##### Data supplied #####

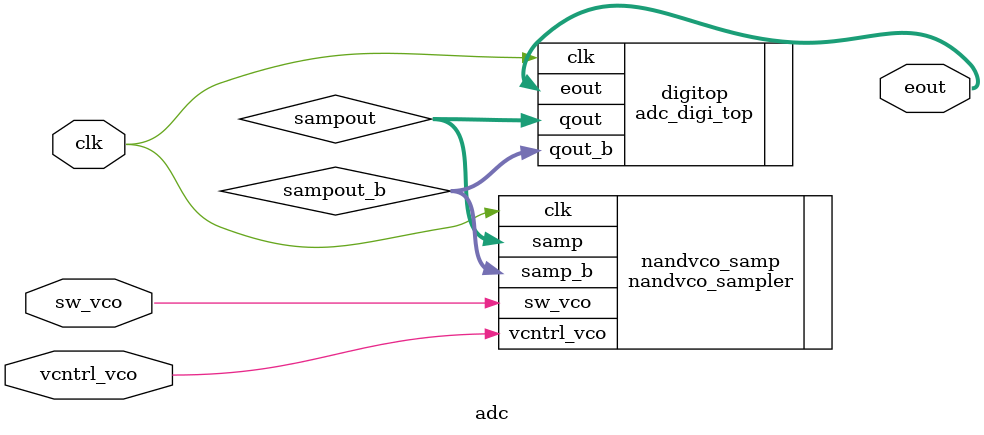
<source format=v>

module adc (vcntrl_vco,sw_vco,eout,clk );
   input vcntrl_vco;
   input clk;
   input 	 sw_vco;
   output [5:0]  eout;
   wire [31:0] 	 sampout;
   wire [31:0] 	 sampout_b;
   

   nandvco_sampler nandvco_samp(.vcntrl_vco(vcntrl_vco), .sw_vco(sw_vco), .clk(clk), .samp(sampout[31:0]), .samp_b(sampout_b[31:0]));

   adc_digi_top digitop(.qout(sampout[31:0]), .qout_b(sampout_b[31:0]), .eout(eout[5:0]), .clk(clk));
   
   
endmodule

</source>
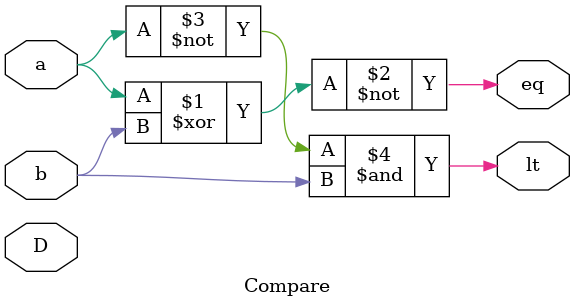
<source format=v>
`timescale 1ns / 1ps


module Compare(
    input a, b, D, 
    output eq, lt
    );
    
    assign eq = ~(a ^ b); 
    assign lt = (~a & b); 
    
endmodule

</source>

#####

- Exercise goal: Go line by line through the data and copy any that contain "eout".

- Written answer:
module adc (vcntrl_vco,sw_vco,eout,clk );
   output [5:0]  eout;
   adc_digi_top digitop(.qout(sampout[31:0]), .qout_b(sampout_b[31:0]), .eout(eout[5:0]), .clk(clk));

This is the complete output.